Recommendation: Set CLAUDE_CODE_ATTRIBUTION_HEADER=false in environments where cross-session cache efficiency matters.

Caveats

  • Tested with claude --print mode only. Interactive mode uses a different (larger) system prompt — the absolute numbers will differ, but the mechanism is the same.
  • Sample size is n=4 per round.
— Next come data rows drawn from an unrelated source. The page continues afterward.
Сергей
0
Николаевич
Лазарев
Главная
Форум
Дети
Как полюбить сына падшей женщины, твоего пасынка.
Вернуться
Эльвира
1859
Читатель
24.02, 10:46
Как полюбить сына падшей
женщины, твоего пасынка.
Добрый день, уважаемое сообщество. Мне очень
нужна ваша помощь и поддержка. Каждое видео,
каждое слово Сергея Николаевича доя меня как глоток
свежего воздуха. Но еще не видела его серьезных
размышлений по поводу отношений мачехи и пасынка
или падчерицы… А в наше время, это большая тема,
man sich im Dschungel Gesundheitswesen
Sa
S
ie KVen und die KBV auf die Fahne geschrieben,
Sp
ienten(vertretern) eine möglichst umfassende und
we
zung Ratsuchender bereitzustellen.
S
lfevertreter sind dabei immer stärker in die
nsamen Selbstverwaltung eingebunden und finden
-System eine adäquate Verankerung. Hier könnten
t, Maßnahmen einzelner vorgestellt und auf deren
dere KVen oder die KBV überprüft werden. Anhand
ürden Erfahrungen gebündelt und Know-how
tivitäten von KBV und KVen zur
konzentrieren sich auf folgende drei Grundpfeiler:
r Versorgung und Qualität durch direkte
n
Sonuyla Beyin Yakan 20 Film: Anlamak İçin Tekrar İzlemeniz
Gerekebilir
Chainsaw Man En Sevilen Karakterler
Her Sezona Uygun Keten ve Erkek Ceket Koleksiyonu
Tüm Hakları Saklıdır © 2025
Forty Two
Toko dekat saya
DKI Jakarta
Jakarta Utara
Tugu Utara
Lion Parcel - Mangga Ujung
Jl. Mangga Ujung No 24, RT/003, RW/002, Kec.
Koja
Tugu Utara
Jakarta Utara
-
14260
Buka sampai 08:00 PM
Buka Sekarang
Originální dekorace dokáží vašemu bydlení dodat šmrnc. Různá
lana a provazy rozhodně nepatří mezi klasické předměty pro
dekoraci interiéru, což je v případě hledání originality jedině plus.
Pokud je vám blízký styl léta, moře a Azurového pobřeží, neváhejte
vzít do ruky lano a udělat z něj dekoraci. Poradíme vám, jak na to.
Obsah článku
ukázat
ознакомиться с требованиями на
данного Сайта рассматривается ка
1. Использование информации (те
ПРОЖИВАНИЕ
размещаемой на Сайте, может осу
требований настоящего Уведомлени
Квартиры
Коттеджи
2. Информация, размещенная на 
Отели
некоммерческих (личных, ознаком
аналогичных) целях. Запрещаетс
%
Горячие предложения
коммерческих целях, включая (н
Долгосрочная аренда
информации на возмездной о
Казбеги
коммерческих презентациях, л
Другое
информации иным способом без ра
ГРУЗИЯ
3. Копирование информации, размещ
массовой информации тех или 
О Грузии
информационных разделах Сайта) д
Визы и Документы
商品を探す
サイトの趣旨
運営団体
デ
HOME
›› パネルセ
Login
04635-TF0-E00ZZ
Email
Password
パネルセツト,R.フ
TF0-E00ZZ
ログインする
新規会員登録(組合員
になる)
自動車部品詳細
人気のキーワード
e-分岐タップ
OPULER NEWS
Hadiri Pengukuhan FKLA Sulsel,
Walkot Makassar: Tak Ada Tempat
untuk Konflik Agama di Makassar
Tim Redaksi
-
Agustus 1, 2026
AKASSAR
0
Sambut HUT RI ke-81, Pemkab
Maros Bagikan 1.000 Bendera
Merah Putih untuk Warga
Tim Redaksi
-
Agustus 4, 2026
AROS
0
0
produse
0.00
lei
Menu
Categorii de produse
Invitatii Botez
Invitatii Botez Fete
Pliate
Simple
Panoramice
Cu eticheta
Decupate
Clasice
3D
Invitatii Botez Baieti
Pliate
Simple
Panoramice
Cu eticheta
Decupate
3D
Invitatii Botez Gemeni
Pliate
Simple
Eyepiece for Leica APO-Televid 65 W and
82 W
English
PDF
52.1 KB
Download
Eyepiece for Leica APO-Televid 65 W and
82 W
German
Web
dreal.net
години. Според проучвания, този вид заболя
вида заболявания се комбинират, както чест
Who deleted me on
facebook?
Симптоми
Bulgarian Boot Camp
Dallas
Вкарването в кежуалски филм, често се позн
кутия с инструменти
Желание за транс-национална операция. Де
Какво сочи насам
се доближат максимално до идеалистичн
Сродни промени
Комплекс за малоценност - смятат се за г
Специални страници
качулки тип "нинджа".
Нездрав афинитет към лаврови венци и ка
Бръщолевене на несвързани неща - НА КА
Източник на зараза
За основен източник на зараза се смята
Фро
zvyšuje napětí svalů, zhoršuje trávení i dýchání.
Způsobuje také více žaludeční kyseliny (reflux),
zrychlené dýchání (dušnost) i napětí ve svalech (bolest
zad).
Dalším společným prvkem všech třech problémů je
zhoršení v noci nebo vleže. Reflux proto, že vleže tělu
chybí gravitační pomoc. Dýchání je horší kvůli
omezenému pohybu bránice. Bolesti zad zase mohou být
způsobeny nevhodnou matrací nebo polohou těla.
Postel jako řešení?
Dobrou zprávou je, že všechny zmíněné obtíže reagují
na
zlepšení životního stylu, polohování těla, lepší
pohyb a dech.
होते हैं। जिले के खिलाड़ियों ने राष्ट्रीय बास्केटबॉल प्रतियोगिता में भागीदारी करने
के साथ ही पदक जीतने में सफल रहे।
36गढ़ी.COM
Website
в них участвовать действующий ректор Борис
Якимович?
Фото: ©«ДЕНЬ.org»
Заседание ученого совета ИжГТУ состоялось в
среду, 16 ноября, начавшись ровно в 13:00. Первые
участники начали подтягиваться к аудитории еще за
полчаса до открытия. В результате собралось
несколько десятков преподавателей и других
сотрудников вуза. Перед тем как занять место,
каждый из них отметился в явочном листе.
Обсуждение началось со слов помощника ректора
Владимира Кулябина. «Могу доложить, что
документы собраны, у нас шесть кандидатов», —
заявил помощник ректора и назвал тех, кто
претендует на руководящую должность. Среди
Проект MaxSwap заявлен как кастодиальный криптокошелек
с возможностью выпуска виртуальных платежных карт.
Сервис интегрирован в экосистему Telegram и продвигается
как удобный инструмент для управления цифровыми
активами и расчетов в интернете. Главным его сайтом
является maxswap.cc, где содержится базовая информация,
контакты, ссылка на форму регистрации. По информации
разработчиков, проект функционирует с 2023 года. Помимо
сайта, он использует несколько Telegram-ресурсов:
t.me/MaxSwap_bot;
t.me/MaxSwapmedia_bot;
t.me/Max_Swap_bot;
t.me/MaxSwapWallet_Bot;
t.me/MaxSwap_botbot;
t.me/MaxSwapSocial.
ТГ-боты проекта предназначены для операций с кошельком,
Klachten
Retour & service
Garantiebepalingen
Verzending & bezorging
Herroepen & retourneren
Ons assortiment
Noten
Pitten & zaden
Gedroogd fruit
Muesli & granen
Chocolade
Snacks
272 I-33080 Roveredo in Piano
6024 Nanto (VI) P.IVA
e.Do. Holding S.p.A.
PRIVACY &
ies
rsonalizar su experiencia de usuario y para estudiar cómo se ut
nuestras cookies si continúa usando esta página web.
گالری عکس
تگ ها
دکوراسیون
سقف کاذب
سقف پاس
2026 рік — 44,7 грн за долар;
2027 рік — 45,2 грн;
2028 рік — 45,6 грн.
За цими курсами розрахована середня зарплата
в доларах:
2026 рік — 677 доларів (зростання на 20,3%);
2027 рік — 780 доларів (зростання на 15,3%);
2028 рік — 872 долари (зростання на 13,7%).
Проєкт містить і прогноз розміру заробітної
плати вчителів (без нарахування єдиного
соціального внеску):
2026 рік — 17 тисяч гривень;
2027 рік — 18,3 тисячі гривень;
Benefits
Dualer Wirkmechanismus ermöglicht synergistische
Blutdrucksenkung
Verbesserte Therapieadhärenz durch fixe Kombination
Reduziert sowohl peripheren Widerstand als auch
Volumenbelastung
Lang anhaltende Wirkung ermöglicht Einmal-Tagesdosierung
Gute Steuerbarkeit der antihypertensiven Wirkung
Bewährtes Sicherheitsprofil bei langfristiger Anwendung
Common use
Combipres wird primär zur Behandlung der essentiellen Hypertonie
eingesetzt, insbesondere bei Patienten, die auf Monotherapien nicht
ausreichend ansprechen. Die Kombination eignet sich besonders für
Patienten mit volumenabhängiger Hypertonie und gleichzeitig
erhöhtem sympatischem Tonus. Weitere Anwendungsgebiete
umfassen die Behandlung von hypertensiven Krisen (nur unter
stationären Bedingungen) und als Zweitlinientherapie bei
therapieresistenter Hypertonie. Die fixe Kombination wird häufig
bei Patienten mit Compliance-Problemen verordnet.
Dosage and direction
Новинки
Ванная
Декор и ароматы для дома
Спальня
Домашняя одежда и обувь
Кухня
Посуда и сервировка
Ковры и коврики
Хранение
The pattern is clear (3/4 full cache hit vs 0/4), but larger samples would strengthen the statistical confidence.
  • Server-side cache eviction is non-deterministic — individual runs may show variance (as seen in session B-3).

Environment

  • Claude Code version: 2.1.88 (Claude Code)
  • Test mode: claude --print (single-shot, non-interactive)
  • Date: 2026-03-31 08:23:21 UTC
  • Platform: Darwin arm64
  • Node: v22.14.0

Raw Data

See results/round-a/ and results/round-b/ for per-session metrics JSON files.